Monday, October 26, 2015
I despise clickbait. By which I mean those things that show up unbidden in your Facebook feed that lead to tedious, ad-centric time wasters. I despise them, because every once in a while I take the bait.
This was a case in point, a list of cities that almost were. The amount of information in the actual clickbait site was frustratingly sparse, and each image had to be clicked three times, first to advance to the image, then to a paragraph of explanation (that didn't explain much) then to another paragraph summing up the first paragraph slightly more succinctly, providing no new information.
So I'd started clicking as rapidly as possible through the cities and then using Wikipedia to find something out about them for real. They were pretty interesting, Buckminster Fuller's floating Triton City or flying Cloud Nine for instance. But the one that grabbed me was Ebenezer Howard's Garden City. Not because of the garden thing, but because of things that jumped out at me on the map.
He condenses people into a really small area to maximize land use, I can dig it. He has canals through it, of course you need water for all this stuff. But the areas he's laid aside, he leaves an equal area for 'large farms' as he does for 'insane asylum.' Another equal area for a 'home for inebriates.' Epileptics and waifs have to share their lot with forests and reservoirs, so I guess he knew a lot of crazies and drunks. I also note that while Garden City is supposed to be slumless and smokeless, it abounds with reservoirs and quarries.
Still Garden City beats the hell out of Fordlandia, which the car company actually started in an effort to get their tires cheaper. I guess the evils of VW cheating on their diesel cars (which are still cleaner than a semi I'm pretty sure), compared to a company town where you're not allowed to have a drink, smoke, or woman in your home. Talk about wage slavery.
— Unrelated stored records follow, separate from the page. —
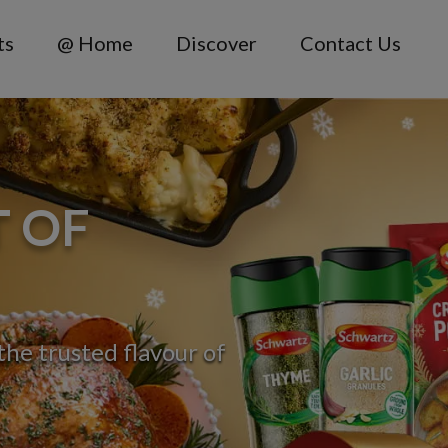
ts
@ Home
Discover
Contact Us
T OF
he trusted flavour of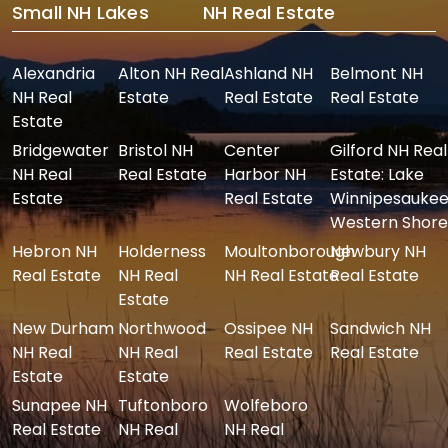
Small NH Lakes
NH Real Estate
Alexandria
Alton NH Real
Ashland NH
Belmont NH
NH Real
Estate
Real Estate
Real Estate
Estate
Bridgewater
Bristol NH
Center
Gilford NH Real
NH Real
Real Estate
Harbor NH
Estate: Lake
Estate
Real Estate
Winnipesaukee
Western Shore
Hebron NH
Holderness
Moultonborough
Newbury NH
Real Estate
NH Real
NH Real Estate
Real Estate
Estate
New Durham
Northwood
Ossipee NH
Sandwich NH
NH Real
NH Real
Real Estate
Real Estate
Estate
Estate
Sunapee NH
Tuftonboro
Wolfeboro
Real Estate
NH Real
NH Real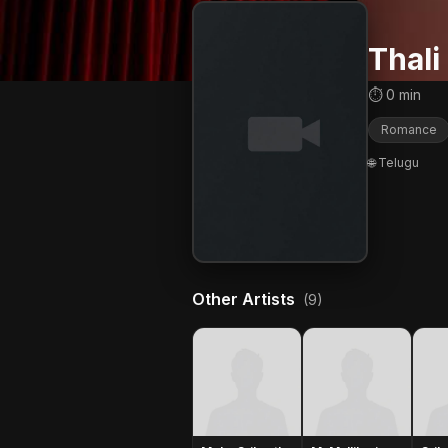
Thali
⏱ 0 min
Romance
🌐 Telugu
Other Artists
(9)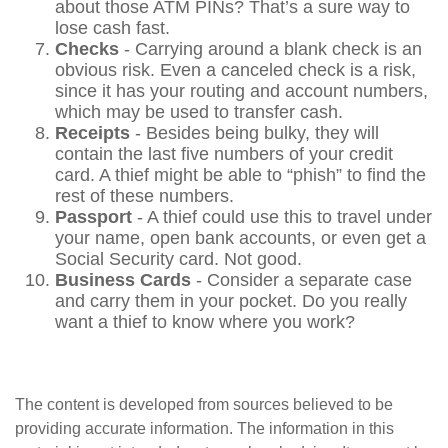
about those ATM PINs? That’s a sure way to
lose cash fast.
Checks
- Carrying around a blank check is an
obvious risk. Even a canceled check is a risk,
since it has your routing and account numbers,
which may be used to transfer cash.
Receipts
- Besides being bulky, they will
contain the last five numbers of your credit
card. A thief might be able to “phish” to find the
rest of these numbers.
Passport
- A thief could use this to travel under
your name, open bank accounts, or even get a
Social Security card. Not good.
Business Cards
- Consider a separate case
and carry them in your pocket. Do you really
want a thief to know where you work?
The content is developed from sources believed to be
providing accurate information. The information in this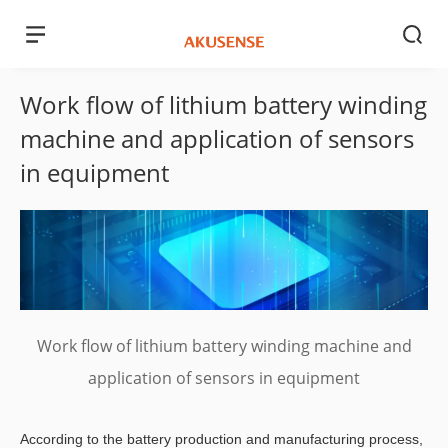
Work flow of lithium battery winding
machine and application of sensors
in equipment
Work flow of lithium battery winding machine and
application of sensors in equipment
According to the battery production and manufacturing process,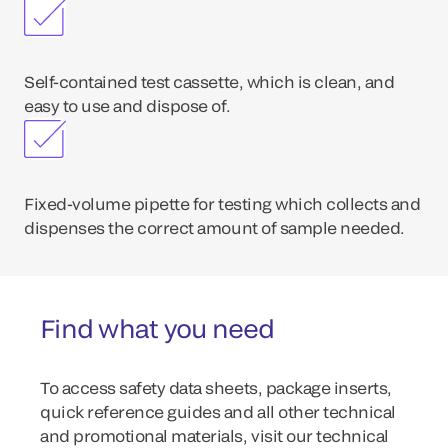
Self-contained test cassette, which is clean, and
easy to use and dispose of.
Fixed-volume pipette for testing which collects and
dispenses the correct amount of sample needed.
Find what you need
To access safety data sheets, package inserts,
quick reference guides and all other technical
and promotional materials, visit our technical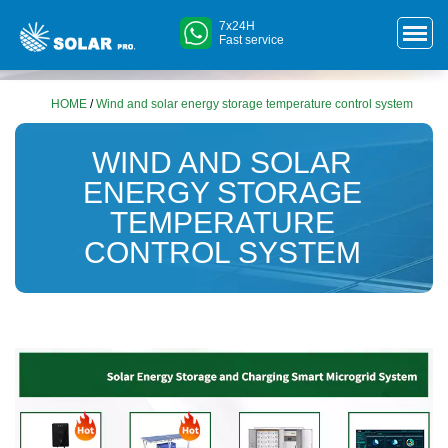
7x24H
Fast service
HOME
/
Wind and solar energy storage temperature control system
WIND AND SOLAR
ENERGY STORAGE
TEMPERATURE
CONTROL SYSTEM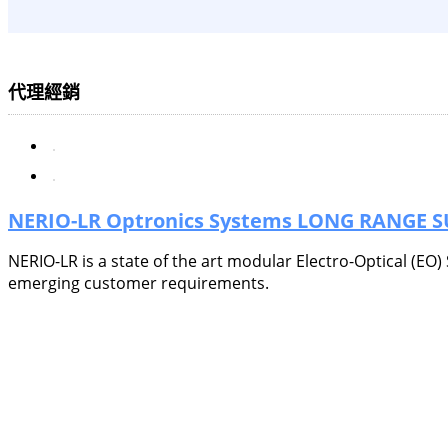
代理經銷
NERIO-LR Optronics Systems LONG RANGE 
NERIO-LR is a state of the art modular Electro-Optical (EO
emerging customer requirements.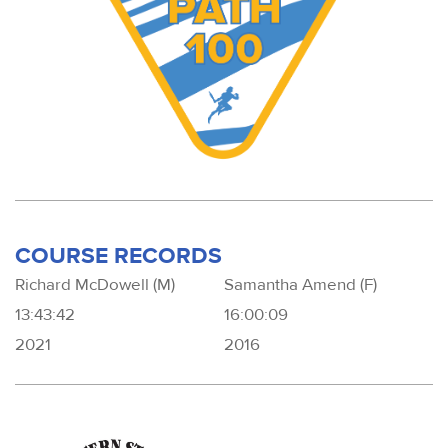
COURSE RECORDS
Richard McDowell (M)
Samantha Amend (F)
13:43:42
16:00:09
2021
2016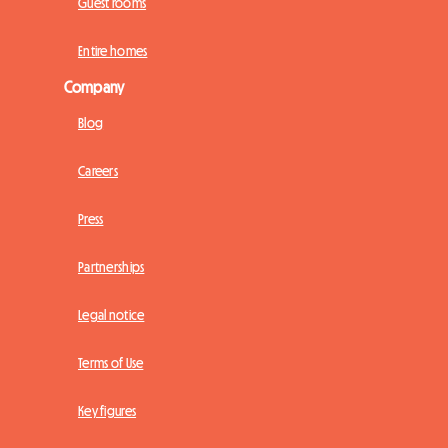
Guest rooms
Entire homes
Company
Blog
Careers
Press
Partnerships
Legal notice
Terms of Use
Key figures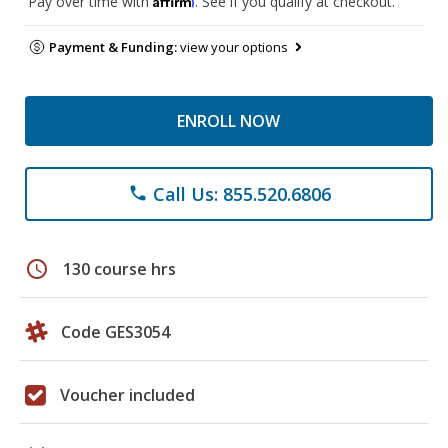
Pay over time with
. See if you qualify at checkout.
Payment & Funding:
view your options
ENROLL NOW
Call Us: 855.520.6806
phone
schedule
130 course hrs
Code GES3054
Voucher included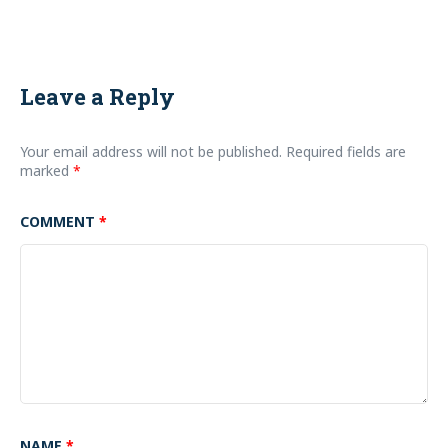
Leave a Reply
Your email address will not be published.
Required fields are
marked
*
COMMENT
*
NAME
*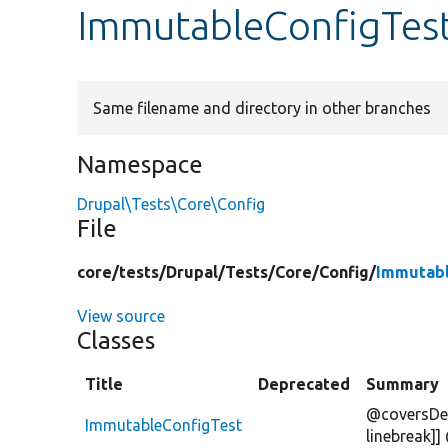
ImmutableConfigTes
Same filename and directory in other branches
Namespace
Drupal\Tests\Core\Config
File
core/
tests/
Drupal/
Tests/
Core/
Config/
Immutabl
View source
Classes
Title
Deprecated
Summary
@coversDef
ImmutableConfigTest
linebreak]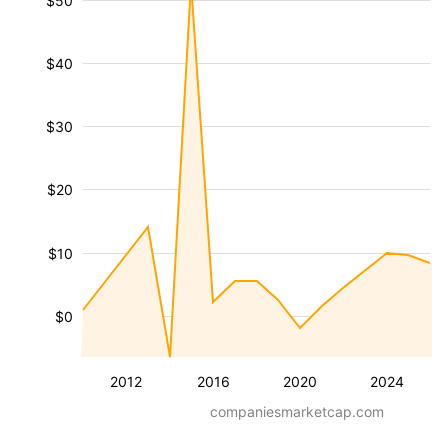
$50
$40
$30
$20
$10
$0
2012
2016
2020
2024
companiesmarketcap.com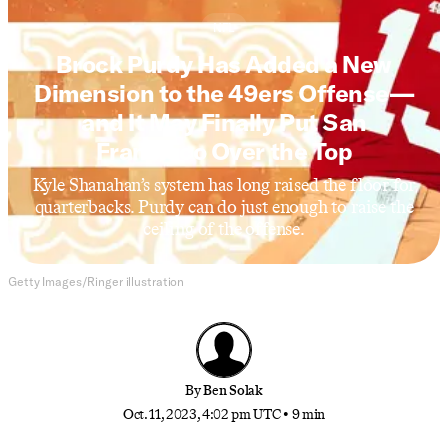
NFL
Brock Purdy Has Added a New
Dimension to the 49ers Offense—
and It May Finally Put San
Francisco Over the Top
Kyle Shanahan’s system has long raised the floor for
quarterbacks. Purdy can do just enough to raise the
ceiling of the offense.
Getty Images/Ringer illustration
By
Ben Solak
Oct. 11, 2023, 4:02 pm UTC
•
9 min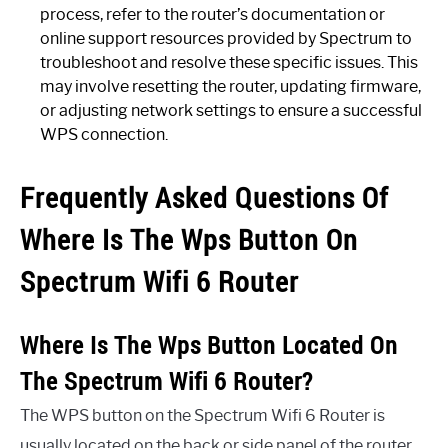
process, refer to the router’s documentation or
online support resources provided by Spectrum to
troubleshoot and resolve these specific issues. This
may involve resetting the router, updating firmware,
or adjusting network settings to ensure a successful
WPS connection.
Frequently Asked Questions Of
Where Is The Wps Button On
Spectrum Wifi 6 Router
Where Is The Wps Button Located On
The Spectrum Wifi 6 Router?
The WPS button on the Spectrum Wifi 6 Router is
usually located on the back or side panel of the router.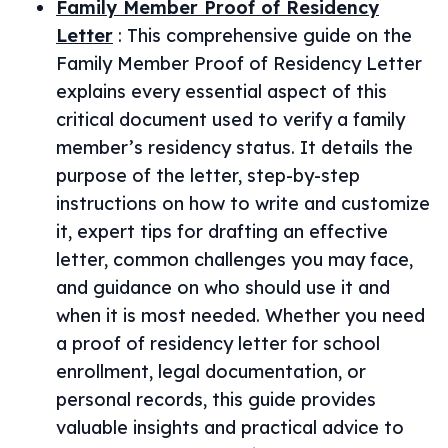
Family Member Proof of Residency
Letter
:
This comprehensive guide on the
Family Member Proof of Residency Letter
explains every essential aspect of this
critical document used to verify a family
member’s residency status. It details the
purpose of the letter, step-by-step
instructions on how to write and customize
it, expert tips for drafting an effective
letter, common challenges you may face,
and guidance on who should use it and
when it is most needed. Whether you need
a proof of residency letter for school
enrollment, legal documentation, or
personal records, this guide provides
valuable insights and practical advice to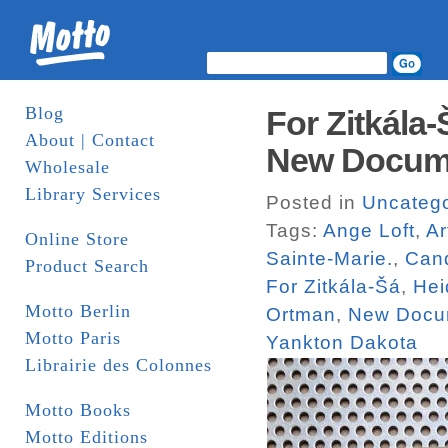
Blog
For Zitkála
About | Contact
New Docum
Wholesale
Library Services
Posted in
Uncatego
Tags:
Ange Loft
,
Ar
Online Store
Sainte-Marie.
,
Can
Product Search
For Zitkála-Šá
,
Hei
Motto Berlin
Ortman
,
New Docu
Motto Paris
Yankton Dakota
Librairie des Colonnes
Motto Books
Motto Editions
The problem with cities planned by a visionary is the same problem with armed revolutions planned by visionaries. They all figure they can save the world if everyone will just quit being themselves and start being a clone of the visionary/revolutionary. That's the fluke that made the American Revolution work from a standpoint that unlike most revolutions it didn't replace a shitty government with a shittier one. The Founding Fathers planned a come-as-you-are party, tried (imperfectly) to come up with a system that would work with actual people instead of trying to make us all be Mini-Me to Jefferson or Hamilton.